Daivi Rodima-Taylor
Boston University, NEH Ajami Project Manager

- Title Boston University, NEH Ajami Project Manager
Dr. Daivi Rodima-Taylor is a social anthropologist and researcher at the African Studies Center of the Frederick S. Pardee School of Global Studies, Boston University. Her research focuses on informal economies, financial technology, infrastructures, migration and diaspora, and land and agrarian relations. Her longitudinal field research in East Africa studied local associations of mutual security such as collaborative work groups, savings-credit associations, and informal courts and militias.

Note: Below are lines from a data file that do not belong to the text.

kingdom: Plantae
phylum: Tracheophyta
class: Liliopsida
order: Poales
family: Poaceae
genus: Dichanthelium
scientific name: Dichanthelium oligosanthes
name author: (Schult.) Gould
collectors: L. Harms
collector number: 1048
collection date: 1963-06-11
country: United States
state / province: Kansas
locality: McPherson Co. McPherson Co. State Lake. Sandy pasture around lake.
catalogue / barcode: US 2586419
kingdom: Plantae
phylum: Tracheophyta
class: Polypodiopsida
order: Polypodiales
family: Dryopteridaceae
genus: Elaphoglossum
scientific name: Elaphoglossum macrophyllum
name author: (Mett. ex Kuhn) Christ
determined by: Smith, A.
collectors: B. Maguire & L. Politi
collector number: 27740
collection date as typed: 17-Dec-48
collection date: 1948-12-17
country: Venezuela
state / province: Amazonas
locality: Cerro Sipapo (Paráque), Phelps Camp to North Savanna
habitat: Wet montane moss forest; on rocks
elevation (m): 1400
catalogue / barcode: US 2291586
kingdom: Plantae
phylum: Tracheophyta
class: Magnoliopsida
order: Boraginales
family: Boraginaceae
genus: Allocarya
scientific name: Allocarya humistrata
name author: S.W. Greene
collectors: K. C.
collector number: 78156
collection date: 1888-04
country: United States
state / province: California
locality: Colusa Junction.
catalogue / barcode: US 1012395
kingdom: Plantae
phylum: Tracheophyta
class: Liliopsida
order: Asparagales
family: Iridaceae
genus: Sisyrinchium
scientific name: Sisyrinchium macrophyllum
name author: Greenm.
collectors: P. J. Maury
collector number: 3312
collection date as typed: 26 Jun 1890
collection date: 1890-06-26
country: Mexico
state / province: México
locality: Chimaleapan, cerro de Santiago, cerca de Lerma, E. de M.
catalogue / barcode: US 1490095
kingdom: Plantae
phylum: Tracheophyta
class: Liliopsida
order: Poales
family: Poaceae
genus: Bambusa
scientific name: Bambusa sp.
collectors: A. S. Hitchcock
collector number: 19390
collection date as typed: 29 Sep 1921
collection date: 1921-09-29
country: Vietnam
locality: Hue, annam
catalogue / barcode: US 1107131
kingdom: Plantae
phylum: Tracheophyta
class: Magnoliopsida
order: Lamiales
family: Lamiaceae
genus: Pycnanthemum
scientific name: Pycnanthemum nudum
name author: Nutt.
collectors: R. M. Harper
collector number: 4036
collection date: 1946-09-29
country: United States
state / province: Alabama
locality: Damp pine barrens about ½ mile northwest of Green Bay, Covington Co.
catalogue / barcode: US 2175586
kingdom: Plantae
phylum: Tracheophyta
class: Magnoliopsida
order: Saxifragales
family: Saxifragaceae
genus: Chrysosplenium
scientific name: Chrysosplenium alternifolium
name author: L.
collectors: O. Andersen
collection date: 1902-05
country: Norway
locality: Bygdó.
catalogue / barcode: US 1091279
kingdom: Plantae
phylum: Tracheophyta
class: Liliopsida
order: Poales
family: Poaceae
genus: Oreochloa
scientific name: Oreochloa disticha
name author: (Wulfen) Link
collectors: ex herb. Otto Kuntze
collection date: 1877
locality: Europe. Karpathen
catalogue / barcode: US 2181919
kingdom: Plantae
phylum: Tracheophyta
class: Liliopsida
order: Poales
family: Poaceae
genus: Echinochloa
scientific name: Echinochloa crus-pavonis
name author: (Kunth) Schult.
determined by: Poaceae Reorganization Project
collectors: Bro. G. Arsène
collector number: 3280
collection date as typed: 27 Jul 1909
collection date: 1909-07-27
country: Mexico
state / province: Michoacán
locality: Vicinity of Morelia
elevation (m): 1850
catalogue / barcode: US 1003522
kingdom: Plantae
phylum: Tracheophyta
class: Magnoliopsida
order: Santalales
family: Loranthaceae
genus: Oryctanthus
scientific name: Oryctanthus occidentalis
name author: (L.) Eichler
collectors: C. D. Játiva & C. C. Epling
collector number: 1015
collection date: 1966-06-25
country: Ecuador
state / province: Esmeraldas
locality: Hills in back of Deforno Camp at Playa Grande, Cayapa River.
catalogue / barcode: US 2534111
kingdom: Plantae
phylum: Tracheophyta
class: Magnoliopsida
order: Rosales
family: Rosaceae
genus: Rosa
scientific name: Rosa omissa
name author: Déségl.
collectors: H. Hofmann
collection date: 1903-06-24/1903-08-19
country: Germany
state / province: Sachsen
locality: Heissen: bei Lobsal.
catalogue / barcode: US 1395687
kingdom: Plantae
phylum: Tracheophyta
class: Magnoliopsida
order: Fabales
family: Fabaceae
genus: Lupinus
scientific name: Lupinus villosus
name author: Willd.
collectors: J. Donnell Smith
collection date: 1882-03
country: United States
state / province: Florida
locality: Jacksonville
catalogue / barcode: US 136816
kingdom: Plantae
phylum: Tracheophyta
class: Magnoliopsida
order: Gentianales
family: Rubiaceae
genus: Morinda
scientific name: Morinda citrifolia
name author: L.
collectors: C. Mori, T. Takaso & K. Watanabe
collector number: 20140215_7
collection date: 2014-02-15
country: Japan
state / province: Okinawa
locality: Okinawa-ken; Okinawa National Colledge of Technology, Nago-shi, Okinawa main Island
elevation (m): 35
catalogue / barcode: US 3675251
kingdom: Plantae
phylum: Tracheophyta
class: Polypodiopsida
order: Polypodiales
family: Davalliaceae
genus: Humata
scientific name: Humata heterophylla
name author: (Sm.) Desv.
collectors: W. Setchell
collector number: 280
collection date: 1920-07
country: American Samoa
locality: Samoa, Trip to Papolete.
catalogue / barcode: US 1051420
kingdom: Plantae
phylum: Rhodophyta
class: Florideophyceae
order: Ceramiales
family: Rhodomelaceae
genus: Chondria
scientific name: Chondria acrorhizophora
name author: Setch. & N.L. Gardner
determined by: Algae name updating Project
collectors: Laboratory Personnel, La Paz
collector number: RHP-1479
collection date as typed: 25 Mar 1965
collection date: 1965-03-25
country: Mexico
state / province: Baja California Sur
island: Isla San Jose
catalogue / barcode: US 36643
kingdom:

She has been leading Boston University interdisciplinary Task Force on migrant remittances and human security, which was one of the very first initiatives to systematically study post-conflict remittances and their role in reconstruction and development. She directs the BU African Studies Center Diaspora Studies Initiative, co-leads the ASC Working Group on Land Mortgage, and is project manager for the National Endowment for the Humanities Ajami Research Project, and Readers in Ajami Project. Daivi has taught anthropology, international relations, and sustainable development and contributed to international development work. Her recent publications include a special issue FinTech in Africa in Journal of Cultural Economy (with Paul Langley), and co-edited volumes Land and the Mortgage: History, Culture, Belonging (Berghahn Books, 2022) and Cryptopolitics: Exposure, Concealment, and Digital Media (in press, 2023). Daivi has co-edited a number of special issues, and published in peer-reviewed journals such as Africa (International African Institute), African Studies Review, American Anthropologist, Global Networks, Social Analysis, Geoforum, Journal of Cultural Economy, Georgetown Journal of International Affairs, Environment and Planning (Politics and Space), American Ethnologist, Journal of International Relations and Development, Global Policy, Economic Anthropology, Review of International Political Economy, and International Journal of African Historical Studies.